Re-Watching The Thrilla In Manila Reminds Us Why It Really Is The Greatest Fight Ever

By James Slater - 04/19/2020 - Comments

Like many fans, you might have caught the replay of the classic “Thrilla In Manila” last night, as ESPN aired the unforgettable third fight between Muhammad Ali and Joe Frazier at the conclusion of its 11-hour marathon of great fights. The network sure saved the best for last. Re-watching the two heavyweight greats give their all over those intense, grueling, and in the end, quite savage rounds all these years later really does make a fight fan sit up and realize fully how special Ali and Joe truly were.

Has any world heavyweight title fight, before or since, demanded so much from its two participants? Sheer guts were the order of the day, not skill, not finesse, not boxing ability really. Guts. Raw courage. It was of course so incredibly hot in the ring that morning in Manila – for hot read furnace-like – and with greedy promoters neither paying to air-condition the joint nor keeping the number of attending fans down to the building’s capacity (instead more bodies into the arena; more tickets sold) this made the stifling conditions even worse.

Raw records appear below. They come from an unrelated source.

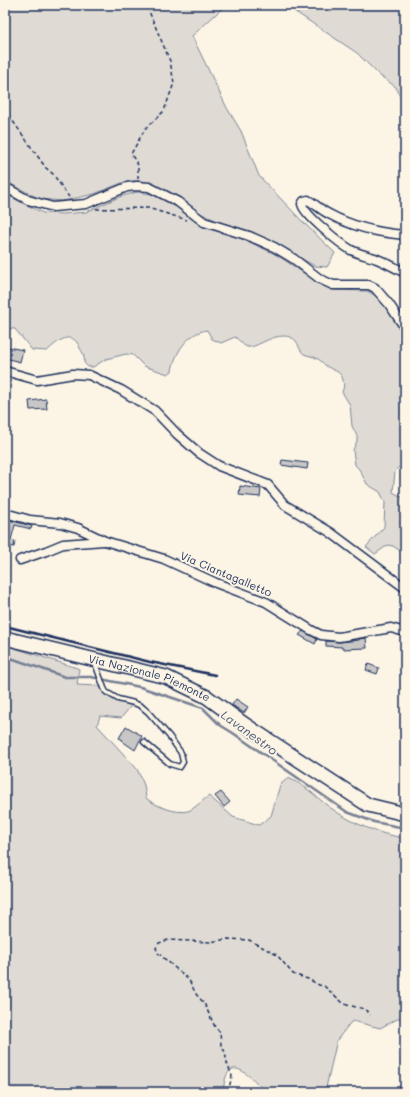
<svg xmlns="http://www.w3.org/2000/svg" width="410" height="1097" font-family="Mali,sans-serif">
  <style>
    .green { fill: #dfdbd4; stroke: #7d8599 }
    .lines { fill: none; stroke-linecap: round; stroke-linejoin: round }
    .stream { stroke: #767f94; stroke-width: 2.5 }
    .building { fill: #c8c7c6; stroke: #1b2f5e }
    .lane-casing { stroke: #1b2f5e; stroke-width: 7 }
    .street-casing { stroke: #1b2f5e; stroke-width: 11 }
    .primary-casing { stroke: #1b2f5e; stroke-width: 16 }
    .path { stroke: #1b2f5e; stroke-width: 1.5; stroke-dasharray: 4 3; stroke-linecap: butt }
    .lane { stroke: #fcf5e5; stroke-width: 4 }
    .street { stroke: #fcf5e5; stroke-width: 8 }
    .primary { stroke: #fcf5e5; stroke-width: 13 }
    .rail { stroke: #1b2f5e; stroke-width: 2.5 }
    .labels { text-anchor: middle; stroke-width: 4; stroke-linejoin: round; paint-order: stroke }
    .street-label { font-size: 11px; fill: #1b2f5e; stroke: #fcf5e5 }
    .water-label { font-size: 12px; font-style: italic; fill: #485779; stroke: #fcf5e5 }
  </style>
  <rect width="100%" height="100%" fill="#fcf5e5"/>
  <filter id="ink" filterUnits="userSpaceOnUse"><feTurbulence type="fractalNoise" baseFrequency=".025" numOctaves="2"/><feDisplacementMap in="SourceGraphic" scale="8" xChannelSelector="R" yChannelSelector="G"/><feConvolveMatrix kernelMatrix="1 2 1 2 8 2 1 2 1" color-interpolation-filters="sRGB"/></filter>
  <g filter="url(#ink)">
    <g class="green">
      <polygon points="5,5 226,5 192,36 227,108 241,131 259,176 302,221 335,253 327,267 315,266 253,232 222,223 202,214 152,184 142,181 127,181 94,194 63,201 40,199 5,181"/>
      <polygon points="285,5 405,5 405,109 396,87 379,75 357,53"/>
      <path d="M137,192L152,194L171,203L197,223L213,230L239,237L277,255L317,282L334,290L367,291L376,296L388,309L405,339V461L395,471L393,492L405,499V563L403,562L402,552L393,546L388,545L375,554L366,547L384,527L385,502L380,492L367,484L359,469L355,465L353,450L357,441V436L352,426L350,405L342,392C344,387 344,385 343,380C341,370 332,371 325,365C323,363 321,361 318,359C314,356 308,356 304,354C296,348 301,338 285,336C270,335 255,349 247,347C242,345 240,340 235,337L221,343L212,339L207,330C187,333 175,353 172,371L168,374L144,366L133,355L126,354L106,359L93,367H88L84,363C85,357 83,353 80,348C72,328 57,342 47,351L32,350L15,329L5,328V194L43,213L63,214L86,212L119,197Z"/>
      <path d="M5,645L77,668L79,669L77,685L99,686L127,701L132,705L121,718L100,716L97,725L137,769L144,785L146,798C155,806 176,814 188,811C194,809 204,799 209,796L233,817L259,825L271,816L280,785L288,778C304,784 315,796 328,806C351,823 377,834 405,838V1015L380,1028L353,1021L350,1023L337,1040L325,1092H264C260,1085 255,1081 249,1076C230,1060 225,1073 223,1092H5Z"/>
    </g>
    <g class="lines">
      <polyline class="stream" points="5,656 65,677 91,677 140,687 203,708 220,725 233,733 347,812 374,822 405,828"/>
    </g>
    <g class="building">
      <polygon points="8,347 23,350 20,362 5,358"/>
      <polygon points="46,399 47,409 30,410 29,401"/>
      <polygon points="282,460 308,463 307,469 281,465"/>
      <polygon points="240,486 261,489 260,497 239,495"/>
      <polygon points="5,519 32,526 31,529 15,525 11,540 15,541 14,547 5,546 9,524 5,523"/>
      <polygon points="303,631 317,639 315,644 299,635"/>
      <polygon points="366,638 367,648 342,649 342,647 326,646 326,641 340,642 359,640 359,639"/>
      <polygon points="368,664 379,668 377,674 366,670"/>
      <polygon points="236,699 248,707 244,713 232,705"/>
      <polygon points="126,726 142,736 135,750 122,741 123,740 119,738"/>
      <polygon points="221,792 230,802 224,807 215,796"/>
    </g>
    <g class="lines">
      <g class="lane-casing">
        <polyline id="lane" points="95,663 104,688 106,692 118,699 134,703 141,706 148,712 169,736 181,753 183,762 180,767 170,764 144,742"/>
      </g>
      <g class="street-casing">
        <g id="street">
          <polyline points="5,187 28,200 53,207 86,204 127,187 137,186 149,187 178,202 204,222 249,236 274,247 294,259 320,279 333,285 369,285 375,288 389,304 405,328"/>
          <path d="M405,235C380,233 351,226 329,214C321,210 315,204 308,200L304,201L302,204C304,215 341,244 351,250C359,254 369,256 377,259C387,263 396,268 405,273"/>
          <polyline points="5,371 37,380 73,374 89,375 121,390 155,411 177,434 199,453 219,466 268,485 285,505 330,532 405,588"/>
          <polyline points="5,513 30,520 60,523 78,528 105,541 164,559 216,583 266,602 311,630 321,635 339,637 391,628 405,632"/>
          <polyline points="20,560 46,551 63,544 104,541"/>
        </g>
      </g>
      <g class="primary-casing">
        <g id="primary">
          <path id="s1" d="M5,638L166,677L207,697L244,724L368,805L405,814"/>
        </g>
      </g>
      <g class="path">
        <polyline points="5,110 46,168 53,174 69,197"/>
        <polyline points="138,179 138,165 131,154 145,129 164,111 174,83 170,61 148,9 149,5"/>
        <polyline points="96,209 148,208 187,220"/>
        <polyline points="228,1092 232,1076 227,1063 225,1052 221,1045 220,1032 215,1027 204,1003 196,994 189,980 158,953 156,948 159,943 168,940 210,942 228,939 249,940 277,955 293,974 308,979 319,985 324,986 342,1002 347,1005 365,1009 370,1015"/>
      </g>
      <use href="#lane" class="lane"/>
      <use href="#street" class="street"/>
      <use href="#primary" class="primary"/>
      <polyline class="rail" points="5,626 150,662 215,675"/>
    </g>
  </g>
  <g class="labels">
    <g class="street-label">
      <text transform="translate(226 574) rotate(23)" y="4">Via Ciantagalletto</text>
      <text dy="4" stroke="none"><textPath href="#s1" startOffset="150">Via Nazionale Piemonte</textPath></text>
    </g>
    <g class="water-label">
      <text transform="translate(249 733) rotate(36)" y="4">Lavanestro</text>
    </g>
  </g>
  <rect width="410" height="1097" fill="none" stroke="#fcf5e5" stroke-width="20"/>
  <rect x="10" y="10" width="390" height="1077" fill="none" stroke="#1b2f5e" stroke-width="1.5" filter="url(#ink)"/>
</svg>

Akin to running two of the world’s finest racing cars on a dirt track, the two heavyweight superstars had to go to work inside a tatty, archaic, even squalid arena. Neither man complained, yet how today’s star boxers would kick up a fuss if they had to fight in over 100-degree heat in such a hellish ring. Ali and Frazier got on with it, and both determined to win. Ali was keen to put on a show, blast Joe out of there early and go home. Frazier was willing to fight his bitter rival to the death. Both men came close to doing what they wanted to do.

Ali, opening up fast, convinced as he was that Frazier was washed up after what George Foreman had done to him in January of 1973, took the early rounds. A number of times, Frazier, always a slow starter, was stung, wobbled, hurt. But then Joe, his engines sufficiently warmed up, began to smoke. It was a different fight from the sixth round on.

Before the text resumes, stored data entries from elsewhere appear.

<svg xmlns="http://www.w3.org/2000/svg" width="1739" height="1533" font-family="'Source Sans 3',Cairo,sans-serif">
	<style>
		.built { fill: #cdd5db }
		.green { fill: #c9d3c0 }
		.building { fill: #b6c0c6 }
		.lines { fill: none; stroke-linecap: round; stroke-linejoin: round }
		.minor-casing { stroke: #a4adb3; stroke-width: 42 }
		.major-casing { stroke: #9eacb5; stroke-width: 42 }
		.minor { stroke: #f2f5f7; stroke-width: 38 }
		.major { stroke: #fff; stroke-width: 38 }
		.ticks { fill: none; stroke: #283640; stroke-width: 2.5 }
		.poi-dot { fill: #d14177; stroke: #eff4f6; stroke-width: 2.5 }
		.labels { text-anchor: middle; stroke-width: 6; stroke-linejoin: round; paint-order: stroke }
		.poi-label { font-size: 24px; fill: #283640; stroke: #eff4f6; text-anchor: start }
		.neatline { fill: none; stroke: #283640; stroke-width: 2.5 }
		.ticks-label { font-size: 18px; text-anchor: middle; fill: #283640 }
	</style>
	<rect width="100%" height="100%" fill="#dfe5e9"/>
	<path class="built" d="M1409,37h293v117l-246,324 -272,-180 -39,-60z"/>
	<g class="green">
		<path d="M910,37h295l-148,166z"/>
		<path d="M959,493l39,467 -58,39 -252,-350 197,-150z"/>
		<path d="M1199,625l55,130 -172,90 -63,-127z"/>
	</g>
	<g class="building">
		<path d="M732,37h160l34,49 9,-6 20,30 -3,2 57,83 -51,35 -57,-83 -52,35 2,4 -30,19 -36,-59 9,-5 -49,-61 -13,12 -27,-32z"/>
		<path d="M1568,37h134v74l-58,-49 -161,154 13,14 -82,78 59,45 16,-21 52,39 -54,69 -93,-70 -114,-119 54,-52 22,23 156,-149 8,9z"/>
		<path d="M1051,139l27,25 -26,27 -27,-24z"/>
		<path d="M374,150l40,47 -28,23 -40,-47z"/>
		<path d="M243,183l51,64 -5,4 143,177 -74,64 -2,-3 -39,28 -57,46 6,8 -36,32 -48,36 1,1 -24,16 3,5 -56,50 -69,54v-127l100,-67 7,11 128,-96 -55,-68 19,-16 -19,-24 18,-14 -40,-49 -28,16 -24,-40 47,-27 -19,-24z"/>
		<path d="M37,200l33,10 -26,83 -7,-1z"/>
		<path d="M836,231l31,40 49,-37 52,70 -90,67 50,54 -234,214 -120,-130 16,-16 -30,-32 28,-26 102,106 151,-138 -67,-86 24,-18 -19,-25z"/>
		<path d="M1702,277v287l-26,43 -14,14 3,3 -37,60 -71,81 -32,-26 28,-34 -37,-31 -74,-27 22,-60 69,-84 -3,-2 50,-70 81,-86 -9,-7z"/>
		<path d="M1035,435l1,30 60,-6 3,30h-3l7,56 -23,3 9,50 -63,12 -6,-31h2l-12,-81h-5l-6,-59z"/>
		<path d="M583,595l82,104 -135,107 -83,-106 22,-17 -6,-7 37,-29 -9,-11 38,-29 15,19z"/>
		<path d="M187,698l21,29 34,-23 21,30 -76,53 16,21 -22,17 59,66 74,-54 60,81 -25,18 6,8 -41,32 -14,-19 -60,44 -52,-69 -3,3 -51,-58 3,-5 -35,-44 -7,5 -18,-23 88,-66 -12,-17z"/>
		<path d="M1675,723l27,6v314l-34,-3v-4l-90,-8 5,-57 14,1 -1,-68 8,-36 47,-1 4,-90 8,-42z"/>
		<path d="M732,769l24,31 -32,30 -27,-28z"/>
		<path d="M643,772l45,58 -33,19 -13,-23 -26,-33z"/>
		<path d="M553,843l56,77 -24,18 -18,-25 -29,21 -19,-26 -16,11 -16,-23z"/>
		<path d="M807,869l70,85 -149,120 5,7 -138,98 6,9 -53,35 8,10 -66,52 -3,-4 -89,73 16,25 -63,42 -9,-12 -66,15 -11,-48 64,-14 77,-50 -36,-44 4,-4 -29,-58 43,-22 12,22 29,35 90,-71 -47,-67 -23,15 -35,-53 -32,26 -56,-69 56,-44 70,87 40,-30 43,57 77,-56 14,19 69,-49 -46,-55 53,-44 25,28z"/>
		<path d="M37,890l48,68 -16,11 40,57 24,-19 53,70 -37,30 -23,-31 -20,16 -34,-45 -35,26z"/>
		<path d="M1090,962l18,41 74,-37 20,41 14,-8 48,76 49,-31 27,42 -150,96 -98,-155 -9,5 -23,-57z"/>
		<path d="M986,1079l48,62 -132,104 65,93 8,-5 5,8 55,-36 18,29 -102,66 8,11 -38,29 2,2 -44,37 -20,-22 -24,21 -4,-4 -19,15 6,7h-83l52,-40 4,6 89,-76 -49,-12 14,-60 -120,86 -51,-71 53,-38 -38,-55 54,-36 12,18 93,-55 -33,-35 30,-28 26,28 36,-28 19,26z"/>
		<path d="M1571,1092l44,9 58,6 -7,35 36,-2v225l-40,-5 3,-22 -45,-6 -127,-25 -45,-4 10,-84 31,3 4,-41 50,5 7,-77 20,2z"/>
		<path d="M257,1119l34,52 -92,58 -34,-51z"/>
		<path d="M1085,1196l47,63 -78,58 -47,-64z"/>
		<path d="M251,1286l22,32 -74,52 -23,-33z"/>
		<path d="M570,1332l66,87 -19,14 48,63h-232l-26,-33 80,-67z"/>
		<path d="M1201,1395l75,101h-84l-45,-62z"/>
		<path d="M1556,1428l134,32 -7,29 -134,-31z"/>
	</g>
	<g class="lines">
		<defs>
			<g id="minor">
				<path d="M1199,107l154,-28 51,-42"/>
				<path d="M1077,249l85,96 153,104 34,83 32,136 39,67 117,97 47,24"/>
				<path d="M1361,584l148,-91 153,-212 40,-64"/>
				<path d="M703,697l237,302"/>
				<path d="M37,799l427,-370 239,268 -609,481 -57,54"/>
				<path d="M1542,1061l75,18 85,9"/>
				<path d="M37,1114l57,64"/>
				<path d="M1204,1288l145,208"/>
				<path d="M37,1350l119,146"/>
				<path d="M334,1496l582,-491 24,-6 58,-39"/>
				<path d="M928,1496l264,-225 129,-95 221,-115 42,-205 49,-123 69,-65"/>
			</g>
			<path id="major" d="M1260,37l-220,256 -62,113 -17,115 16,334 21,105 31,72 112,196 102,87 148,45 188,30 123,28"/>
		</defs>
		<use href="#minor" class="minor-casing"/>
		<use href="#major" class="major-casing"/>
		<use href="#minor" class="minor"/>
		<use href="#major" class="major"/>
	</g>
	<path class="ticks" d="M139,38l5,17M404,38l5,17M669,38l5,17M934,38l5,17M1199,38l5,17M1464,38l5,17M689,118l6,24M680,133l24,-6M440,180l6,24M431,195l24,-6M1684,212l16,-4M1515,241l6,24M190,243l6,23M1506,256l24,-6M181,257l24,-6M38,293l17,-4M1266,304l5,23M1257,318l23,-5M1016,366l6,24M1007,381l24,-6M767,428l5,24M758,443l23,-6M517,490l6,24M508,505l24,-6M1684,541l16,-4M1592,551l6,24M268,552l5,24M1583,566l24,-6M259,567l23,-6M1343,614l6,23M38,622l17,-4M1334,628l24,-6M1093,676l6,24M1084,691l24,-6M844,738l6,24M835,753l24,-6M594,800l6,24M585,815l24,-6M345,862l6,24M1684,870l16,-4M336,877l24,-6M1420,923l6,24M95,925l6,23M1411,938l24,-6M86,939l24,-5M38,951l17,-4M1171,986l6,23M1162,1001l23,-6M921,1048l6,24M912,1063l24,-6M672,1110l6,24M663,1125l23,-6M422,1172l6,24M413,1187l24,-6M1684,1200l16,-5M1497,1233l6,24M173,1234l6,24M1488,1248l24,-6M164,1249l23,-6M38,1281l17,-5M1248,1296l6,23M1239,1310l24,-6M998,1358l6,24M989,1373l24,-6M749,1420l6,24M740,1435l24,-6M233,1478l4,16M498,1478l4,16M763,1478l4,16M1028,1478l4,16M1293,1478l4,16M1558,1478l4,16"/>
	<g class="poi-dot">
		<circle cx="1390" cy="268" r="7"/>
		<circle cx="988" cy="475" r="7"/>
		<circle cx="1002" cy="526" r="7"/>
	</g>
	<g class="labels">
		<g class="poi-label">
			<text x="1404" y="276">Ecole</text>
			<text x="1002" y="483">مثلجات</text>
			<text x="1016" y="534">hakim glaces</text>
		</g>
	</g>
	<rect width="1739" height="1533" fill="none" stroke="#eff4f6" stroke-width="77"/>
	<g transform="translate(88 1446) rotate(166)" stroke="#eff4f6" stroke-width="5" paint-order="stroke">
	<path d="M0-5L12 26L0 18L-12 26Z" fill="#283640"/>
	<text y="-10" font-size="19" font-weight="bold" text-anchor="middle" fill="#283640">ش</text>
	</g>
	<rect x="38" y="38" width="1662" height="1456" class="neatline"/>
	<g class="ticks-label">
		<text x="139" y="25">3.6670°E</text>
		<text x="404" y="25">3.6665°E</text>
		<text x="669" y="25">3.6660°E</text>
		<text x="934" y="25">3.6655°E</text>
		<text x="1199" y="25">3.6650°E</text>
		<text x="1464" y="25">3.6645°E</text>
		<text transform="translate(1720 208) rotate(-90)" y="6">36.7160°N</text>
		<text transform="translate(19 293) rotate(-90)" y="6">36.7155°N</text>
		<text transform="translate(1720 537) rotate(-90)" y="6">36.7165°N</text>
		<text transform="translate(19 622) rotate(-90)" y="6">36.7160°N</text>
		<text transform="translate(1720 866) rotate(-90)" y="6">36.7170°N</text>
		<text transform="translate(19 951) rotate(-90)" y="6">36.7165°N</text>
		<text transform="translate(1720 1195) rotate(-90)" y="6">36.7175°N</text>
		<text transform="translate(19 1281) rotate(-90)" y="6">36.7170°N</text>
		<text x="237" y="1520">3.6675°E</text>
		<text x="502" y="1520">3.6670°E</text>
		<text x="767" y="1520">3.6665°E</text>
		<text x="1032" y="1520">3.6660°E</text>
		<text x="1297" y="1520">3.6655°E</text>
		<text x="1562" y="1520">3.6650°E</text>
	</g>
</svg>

Frazier, in better physical condition than Ali, having fully devoted himself to the fight both before arriving in Manila and when there. Ali, well, this was, in the words of his physician Ferdie Pacheco, “a pussy fight.” Ali wanted to get the thorn that was Frazier out of his side by seeing him off in the rubber-match, sure, but he also saw the trip to Manila as a way to spend some quality time with his then mistress, later his wife, Veronica Porche.

Yet even when not in tip-top shape and when he was expecting an easy fight, the great Ali was able to dig deep, and then dig even deeper. “He was a little bit special,” Angelo Dundee often said of his fighter in understated tones. By the tenth round, Ali was close to done. Dehydrated, having trouble staying awake in the corner during the minute’s rest and more arm weary than anyone could imagine (both Ali’s gloves and Frazier’s gloves were literally waterlogged due to the sweltering heat and the sweat the fighters had shed; both sets of gloves visibly misshapen – check out the photos) Ali wanted to quit.

But no way would he, could he. Ali’s pride forced him to keep going. For Frazier, who genuinely hated Ali (and perhaps did so until his dying day), his sheer dislike, his anger at his tormentor (in more ways that one) saw to it that he didn’t stop. Not a chance. These two went to hell and back, and they paid the price for having done so.

Frazier tore into Ali’s body, Ali put everything he could muster into his shots, aimed at Frazier’s head and jaw. By the later rounds, Frazier’s face was a mess. Dundee in the corner saw a glimmer of hope when he had, just a few minutes earlier, feared his guy was all finished. Frazier, almost blind in his left eye since the 1960s (as per a piece in Men’s Journal, Frazier was training with a faulty speed bag and shards of mettle flew into his eyes. Joe’s trainers managed to keep it secret but, by the 1970s Joe was virtually blind in his left eye) was now swollen and battered, Frazier virtually sightless in both eyes.

Ali poured it on in the 13th and 14th, the beating the exhausted champ was dishing out to his blinded, beaten foe too much for even hardened fight figures like Jerry Izenburg – “Someone’s got to stop this,” the sage writer admitted thinking to himself at the time.

And then it happened. The fine man that was Eddie Futch decided he had seen enough, that someone did indeed have to stop this. Frazier was not allowed out for the 15th. To this day, fans wonder what would have happened if Frazier had been allowed out. Would we have seen a fatality, as Pacheco said he feared would have been the case? We will never know. Thankfully.

What we do know is Ali and Frazier raised their standing as the two greatest heavyweights of the 1970s; Ali, THE greatest heavyweight ever. How dare any of today’s heavyweights compare themselves to these two giants. No, that’s not right. Not after what Ali and Frazier went through in October of 1975.

The Thrilla was indeed the greatest fight ever, the greatest display of courage, willpower, and guts ever seen in the ring.

Muhammad Ali’s record is 56-5, 37 knockouts.